Skip to content

Description of Variables

Classified Officer Names

master_classified in our code. Classified by gender and ethnicity. Each row item represents one officer.

  1. year: year of Key Officers directory from which name was scraped. Integer. Values range from 1965 to 2022.
  2. mo: 3 letter abbreviation of month of Key Officers directory from which officer was scraped.
  3. rank: raw scraped rank/position of officer.
  4. name: raw scraped full name of officer.
  5. first_clean: parsed first name from name using nameparser package.
  6. middle, last, suffix: parsed middle, last, suffix from name using nameparser package.
  7. firstlast: concatenation of first_clean and last columns for classification.
  8. gender_guess: classified gender of officer name using gender-guesser package. Values include unknown, male, mostly_male, female, mostly_female, or andy (androgynous). For our analysis male and mostly_male are combined, and female and mostly_female are combined.
  9. eth_guess 8_nationality_groups: classified ethnicity of officer name using “8_nationality_groups” model in the name-to-ethnicity package.

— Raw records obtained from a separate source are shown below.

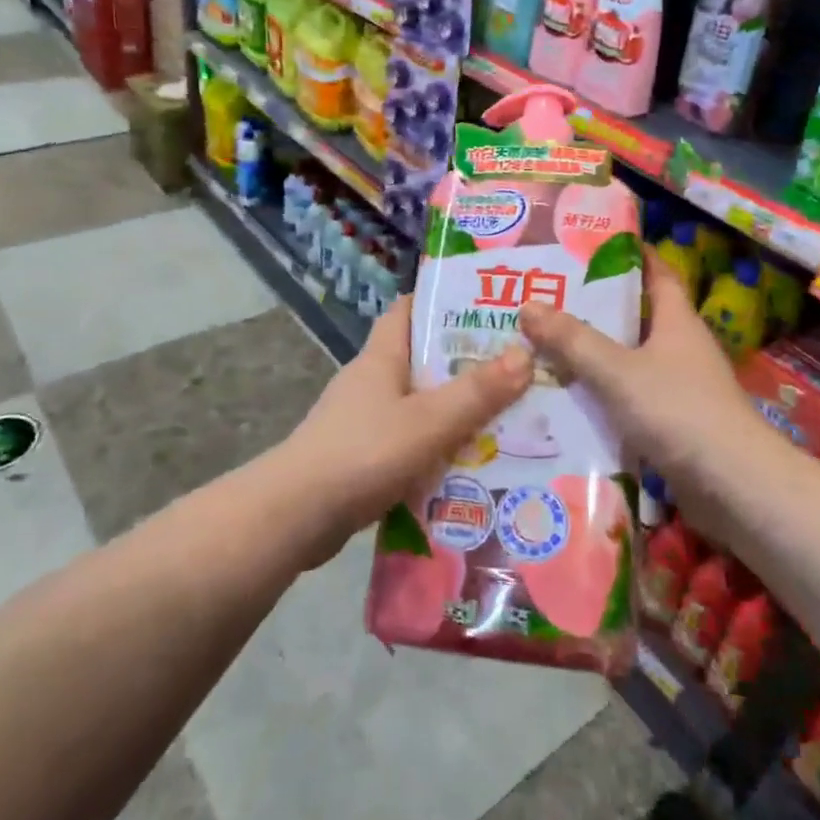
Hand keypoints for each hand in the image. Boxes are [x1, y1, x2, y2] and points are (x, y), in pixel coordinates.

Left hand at [278, 297, 532, 563]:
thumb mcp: (428, 421)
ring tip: (507, 417)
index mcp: (381, 357)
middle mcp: (371, 381)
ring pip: (419, 404)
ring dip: (455, 410)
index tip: (489, 307)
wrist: (295, 517)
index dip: (444, 302)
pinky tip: (469, 465)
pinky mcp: (361, 456)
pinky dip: (437, 447)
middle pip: (422, 359)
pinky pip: (409, 441)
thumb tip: (525, 353)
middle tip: (517, 367)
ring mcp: (363, 420)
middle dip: (466, 362)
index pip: (409, 310)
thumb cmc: (363, 453)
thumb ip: (476, 392)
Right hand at [518, 253, 754, 475]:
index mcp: (676, 320)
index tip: (590, 242)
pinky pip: (629, 396)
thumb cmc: (679, 411)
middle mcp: (680, 346)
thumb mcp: (618, 371)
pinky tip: (567, 397)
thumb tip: (528, 306)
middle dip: (595, 306)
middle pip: (635, 315)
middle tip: (546, 296)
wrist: (734, 487)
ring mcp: (679, 386)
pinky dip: (602, 393)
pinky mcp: (673, 422)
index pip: (656, 271)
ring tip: (544, 344)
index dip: (630, 252)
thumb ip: (573, 341)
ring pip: (628, 358)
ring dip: (594, 353)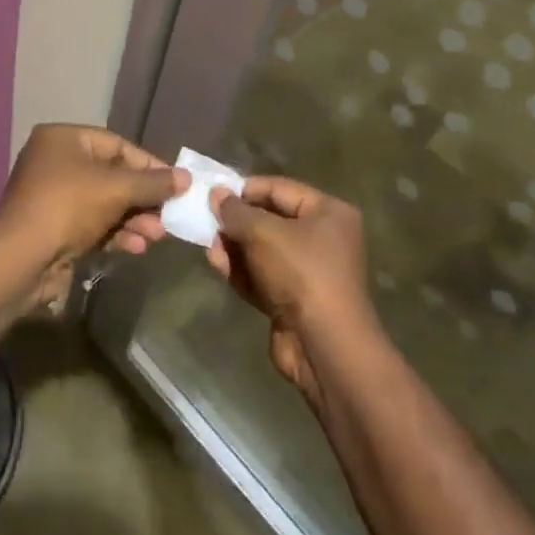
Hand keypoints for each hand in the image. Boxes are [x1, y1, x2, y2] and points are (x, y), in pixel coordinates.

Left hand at [0, 123, 183, 267]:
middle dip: (143, 198)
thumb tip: (186, 178)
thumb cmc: (69, 206)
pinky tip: (136, 248)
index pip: (117, 145)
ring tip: (157, 236)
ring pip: (106, 204)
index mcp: (63, 140)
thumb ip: (153, 183)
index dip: (149, 164)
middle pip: (113, 176)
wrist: (22, 260)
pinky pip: (94, 225)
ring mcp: (54, 198)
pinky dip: (116, 234)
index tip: (176, 182)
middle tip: (170, 215)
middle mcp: (56, 163)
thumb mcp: (117, 188)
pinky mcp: (55, 229)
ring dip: (134, 219)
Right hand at [207, 177, 377, 402]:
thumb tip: (217, 194)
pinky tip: (216, 263)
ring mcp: (308, 272)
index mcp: (329, 213)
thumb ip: (237, 212)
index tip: (213, 192)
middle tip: (205, 219)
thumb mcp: (264, 233)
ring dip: (234, 247)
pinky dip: (241, 270)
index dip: (246, 189)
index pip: (281, 189)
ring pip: (263, 250)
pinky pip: (262, 276)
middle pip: (271, 220)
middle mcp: (323, 238)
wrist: (324, 346)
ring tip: (207, 244)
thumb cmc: (301, 273)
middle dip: (237, 221)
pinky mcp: (293, 300)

Values include southAsian, eastAsian, celtic, african, muslim, nordic, hispanic, or european. For our analysis we combine southAsian and eastAsian as Asian; and celtic, nordic, and european as White.
  10. eth_prob 8_nationality_groups: Probability of eth_guess 8_nationality_groups classification.
  11. ethnicseer: classified ethnicity of officer name using the ethnicseer package. Values include eng for English, ita for Italian, ger for German, jap for Japanese, frn for French, ind for Indian, rus for Russian, mea for Middle-Eastern, spa for Spanish, viet for Vietnamese, chi for Chinese, or kor for Korean. For our analysis we combine jap, viet, chi, kor as Asian; and ger, ita, frn, rus as White.

Aggregated Gender/Race Statistics

master_stats in our code. Each row item represents one year-category combination.

  1. year: year of Key Officers directory from which name was scraped. Integer. Values range from 1965 to 2022.
  2. category: a specific gender or ethnicity group, e.g. 'female' or 'male'.
  3. count: absolute number of names in the category in that year.
  4. percent: proportion of names in category, relative to the overal number of names in that year.